Jangan pernah mengulangi tragedi perang. Kami akan terus berkomitmen pada janji yang teguh ini," kata Abe, yang mengenakan masker wajah pada upacara resmi korban perang pada hari Sabtu yang diperkecil karena wabah COVID-19.
Abe, yang tidak menggemakan penyesalan Naruhito, mengirim persembahan ritual ke Kuil Yasukuni Tokyo untuk korban perang. Tetapi dia menghindari kunjungan pribadi yang akan membuat marah China dan Korea Selatan. Presiden Korea Selatan Moon Jae-in, yang hubungannya dengan Jepang telah dibekukan oleh warisan masa lalu, mengatakan dalam pidatonya Seoul selalu siap untuk membahas perselisihan sejarah dengan Tokyo.

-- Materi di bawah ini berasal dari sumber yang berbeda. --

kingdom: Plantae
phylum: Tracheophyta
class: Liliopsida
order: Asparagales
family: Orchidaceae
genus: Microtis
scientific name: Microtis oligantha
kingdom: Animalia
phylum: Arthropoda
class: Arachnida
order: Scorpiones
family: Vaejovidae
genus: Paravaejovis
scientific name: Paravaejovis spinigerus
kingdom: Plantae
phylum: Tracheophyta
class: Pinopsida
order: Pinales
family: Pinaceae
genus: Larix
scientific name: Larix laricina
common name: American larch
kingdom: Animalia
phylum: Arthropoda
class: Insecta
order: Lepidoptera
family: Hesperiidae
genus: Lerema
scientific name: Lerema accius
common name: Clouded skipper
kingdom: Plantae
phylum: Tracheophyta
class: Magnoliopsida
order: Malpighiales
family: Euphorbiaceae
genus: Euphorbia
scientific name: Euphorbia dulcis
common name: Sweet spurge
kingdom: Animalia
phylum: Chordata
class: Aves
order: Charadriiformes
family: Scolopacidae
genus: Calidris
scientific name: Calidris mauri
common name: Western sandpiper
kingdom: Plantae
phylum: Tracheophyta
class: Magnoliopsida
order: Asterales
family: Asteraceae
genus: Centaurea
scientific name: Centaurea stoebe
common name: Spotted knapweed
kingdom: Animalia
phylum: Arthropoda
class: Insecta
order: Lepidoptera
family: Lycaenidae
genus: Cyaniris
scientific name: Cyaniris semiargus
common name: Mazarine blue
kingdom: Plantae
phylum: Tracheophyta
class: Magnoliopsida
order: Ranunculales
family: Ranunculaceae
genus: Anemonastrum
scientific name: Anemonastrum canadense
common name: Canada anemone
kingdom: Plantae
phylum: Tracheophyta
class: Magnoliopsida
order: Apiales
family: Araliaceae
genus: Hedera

Setidaknya empat menteri kabinet Jepang memberikan penghormatan secara langsung di Yasukuni, yang menghormati 14 pemimpin masa perang Jepang yang dihukum sebagai penjahat perang oleh pengadilan Sekutu, serta korban perang Jepang. Kuil ini dipandang oleh Beijing dan Seoul sebagai simbol agresi militer Jepang di masa lalu.
AGEN POKER
Shuichi Takatori, anggota Partai Demokrat Liberal yang berkuasa di Abe, mengatakan kepada wartawan bahwa dia membuat persembahan atas nama Abe sebagai pemimpin partai, menyampaikan pesan bahwa Abe "memberikan penghormatan dari hati kepada korban perang dan berdoa untuk istirahat dan perdamaian permanen. jiwa mereka. "
Abe tidak pergi ke Yasukuni secara langsung sejak kunjungan Desember 2013 yang membuat marah China dan Korea Selatan, tetapi telah mengirimkan persembahan.